-- Opening Marker --
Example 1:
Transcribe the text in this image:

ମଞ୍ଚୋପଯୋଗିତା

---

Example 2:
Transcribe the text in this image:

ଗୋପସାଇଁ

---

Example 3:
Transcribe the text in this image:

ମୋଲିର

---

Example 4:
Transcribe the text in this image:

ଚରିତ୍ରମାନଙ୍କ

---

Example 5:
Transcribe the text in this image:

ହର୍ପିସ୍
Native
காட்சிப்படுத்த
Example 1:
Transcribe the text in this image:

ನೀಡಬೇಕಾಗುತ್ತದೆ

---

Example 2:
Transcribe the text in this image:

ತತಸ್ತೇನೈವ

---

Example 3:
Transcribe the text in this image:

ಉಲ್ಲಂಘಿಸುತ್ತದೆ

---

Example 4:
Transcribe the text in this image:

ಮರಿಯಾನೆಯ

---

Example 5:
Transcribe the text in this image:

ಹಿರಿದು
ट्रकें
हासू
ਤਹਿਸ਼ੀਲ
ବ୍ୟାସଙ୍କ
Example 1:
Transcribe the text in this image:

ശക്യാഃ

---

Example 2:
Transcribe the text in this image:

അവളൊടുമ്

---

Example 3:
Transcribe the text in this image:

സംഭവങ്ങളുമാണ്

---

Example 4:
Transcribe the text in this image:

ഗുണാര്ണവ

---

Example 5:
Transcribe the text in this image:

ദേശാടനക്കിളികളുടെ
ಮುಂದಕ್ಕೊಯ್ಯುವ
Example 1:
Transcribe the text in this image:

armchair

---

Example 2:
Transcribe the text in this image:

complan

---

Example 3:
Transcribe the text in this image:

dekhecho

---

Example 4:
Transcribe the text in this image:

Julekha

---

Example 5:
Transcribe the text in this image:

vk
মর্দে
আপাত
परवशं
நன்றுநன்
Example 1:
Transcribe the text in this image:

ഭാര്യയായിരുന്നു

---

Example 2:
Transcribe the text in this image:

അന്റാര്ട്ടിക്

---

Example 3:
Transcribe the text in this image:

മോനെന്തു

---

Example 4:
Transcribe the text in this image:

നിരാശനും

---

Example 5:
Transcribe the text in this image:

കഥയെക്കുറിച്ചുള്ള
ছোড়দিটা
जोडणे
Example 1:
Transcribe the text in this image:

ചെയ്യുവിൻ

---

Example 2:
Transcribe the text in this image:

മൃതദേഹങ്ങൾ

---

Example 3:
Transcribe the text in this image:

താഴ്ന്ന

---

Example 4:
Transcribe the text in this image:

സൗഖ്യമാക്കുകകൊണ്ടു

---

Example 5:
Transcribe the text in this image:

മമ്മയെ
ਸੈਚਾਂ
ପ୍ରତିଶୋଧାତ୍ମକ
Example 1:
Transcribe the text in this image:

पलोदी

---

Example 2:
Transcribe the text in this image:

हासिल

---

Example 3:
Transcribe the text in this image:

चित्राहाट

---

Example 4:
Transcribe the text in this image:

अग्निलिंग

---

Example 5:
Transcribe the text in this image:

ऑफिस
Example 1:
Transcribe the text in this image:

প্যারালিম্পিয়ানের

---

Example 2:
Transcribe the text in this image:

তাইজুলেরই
-- Closing Marker --
# [HOW TO COMPLETE THIS TASK]
Each of the records is to be repeated word for word.

# [EXERCISE OUTPUT]
Example 1:
Transcribe the text in this image:

ମଞ୍ଚୋପଯୋଗିତା

---

Example 2:
Transcribe the text in this image:

ଗୋପସାଇଁ

---

Example 3:
Transcribe the text in this image:

ମୋଲିର

---

Example 4:
Transcribe the text in this image:

ଚରିତ୍ରମାନଙ୍କ

---

Example 5:
Transcribe the text in this image:

ହର୍ପିସ୍
Native
காட்சிப்படுத்த
Example 1:
Transcribe the text in this image:

ನೀಡಬೇಕಾಗುತ್ತದೆ

---

Example 2:
Transcribe the text in this image:

ತತಸ್ತೇನೈವ

---

Example 3:
Transcribe the text in this image:

ಉಲ್ಲಂಘಿಸುತ್ತದೆ

---

Example 4:
Transcribe the text in this image:

ಮರಿಯಾನೆಯ

---

Example 5:
Transcribe the text in this image:

ಹಿರಿದು
ट्रकें
हासू
ਤਹਿਸ਼ੀਲ
ବ୍ୟାସଙ୍କ
Example 1:
Transcribe the text in this image:

ശക്യാഃ

---

Example 2:
Transcribe the text in this image:

അവളൊടുമ്

---

Example 3:
Transcribe the text in this image:

സംഭവങ്ങളുമാണ്

---

Example 4:
Transcribe the text in this image:

ഗുണാര്ണവ

---

Example 5:
Transcribe the text in this image:

ദേശാടനക്കിളികളുടെ
ಮುಂದಕ್ಕೊಯ್ಯುವ
Example 1:
Transcribe the text in this image:

armchair

---

Example 2:
Transcribe the text in this image:

complan

---

Example 3:
Transcribe the text in this image:

dekhecho

---

Example 4:
Transcribe the text in this image:

Julekha

---

Example 5:
Transcribe the text in this image:

vk
মর্দে
আপাত
परवशं
நன்றுநன்
Example 1:
Transcribe the text in this image:

ഭാര്യയായിരുന്നു

---

Example 2:
Transcribe the text in this image:

അന്റാര്ട്ടിക്

---

Example 3:
Transcribe the text in this image:

മോനെന്തു

---

Example 4:
Transcribe the text in this image:

നിരാശനും

---

Example 5:
Transcribe the text in this image:

കഥയെക്കുറിച്ചുള്ള
ছোড়দিটা
जोडणे
Example 1:
Transcribe the text in this image:

ചെയ്യുവിൻ

---

Example 2:
Transcribe the text in this image:

മൃതദേഹങ്ങൾ

---

Example 3:
Transcribe the text in this image:

താഴ്ന്ന

---

Example 4:
Transcribe the text in this image:

സൗഖ്യമാക്കുകകൊണ്ടു

---

Example 5:
Transcribe the text in this image:

മമ്മയെ
ਸੈਚਾਂ
ପ୍ରତିଶୋଧାତ୍ମକ
Example 1:
Transcribe the text in this image:

पलोदी

---

Example 2:
Transcribe the text in this image:

हासिल

---

Example 3:
Transcribe the text in this image:

चित्राहाट

---

Example 4:
Transcribe the text in this image:

अग्निलिंग

---

Example 5:
Transcribe the text in this image:

ऑफिस
Example 1:
Transcribe the text in this image:

প্যারালিম্পিয়ানের

---

Example 2:
Transcribe the text in this image:

তাইজুলেরই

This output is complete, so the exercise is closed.